- [QUÉ ELABORAR]:
Responde brevemente, a partir del fragmento sobre el ketchup:
1. ¿De qué marca es casi siempre el ketchup de los restaurantes de Estados Unidos?
2. ¿Qué alimento reemplazaron los italianos con el tomate?
3. ¿Qué país es el mayor productor de tomate del mundo?

#### FRAGMENTO EXTRAÍDO

Si habéis estado en Estados Unidos sabréis que raramente encontraréis en un restaurante un ketchup que no sea de la marca Heinz. Sin embargo, hallaréis sin dificultad diversas marcas de mostaza (y ya puestos, de sacarina, muchas más que de azúcar).
¿Por qué existe este fenómeno de monopolio alimentario? La razón precisa se ignora. Por más que se intenta sacar al mercado ketchups de mejor calidad o con sabores más sofisticados según expertos catadores, todos ellos acaban siendo relegados del mercado o convirtiéndose en salsas para espaguetis (para los cuáles sí que hay tipologías para dar y vender).
Según el experto mundial en los primeros años del ketchup, Andrew F. Smith (entre otros libros de referencia, es editor jefe de la Enciclopedia Oxford de la comida y la bebida en Estados Unidos), gran parte de la historia de la civilización culinaria podría narrarse a través del tomate.
Cortés transportó esta hortaliza/fruto a Europa desde el Nuevo Mundo. Los italianos los usaron para reemplazar a la berenjena. En el norte de la India, entró en el curry y en el chutney. Y, contra toda idea preconcebida, el mayor productor de tomate del mundo es China (sólo desde hace unos pocos años).
Pero para Smith, la más perfecta de las manifestaciones del tomate es el ketchup. Es barato, es un condimento y no un ingrediente (lo que permite aplicarse discrecionalmente en un restaurante) y, parafraseando el ensayo de Elizabeth Rozin El ketchup y el inconsciente colectivo, “el ketchup bien pudiera ser la única verdadera expresión culinaria del crisol de culturas”.

########
#### EXTRACTO DE DATOS

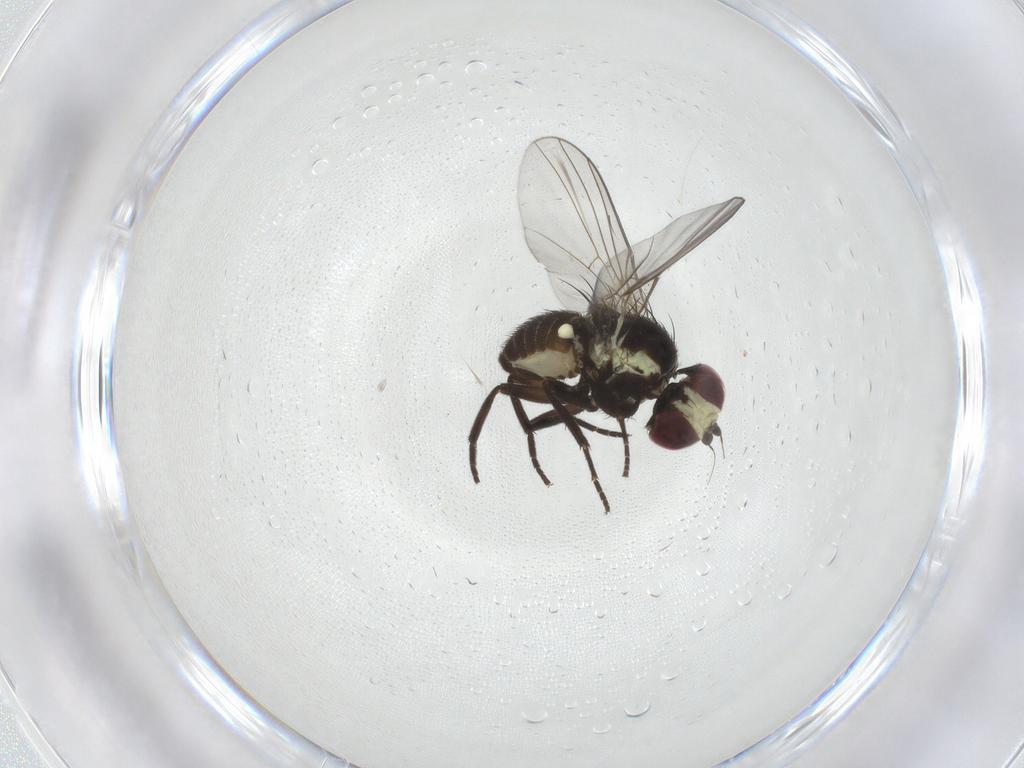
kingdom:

########

- [SOLUCIÓN DEL PROBLEMA]:
1. Heinz.
2. La berenjena.
3. China.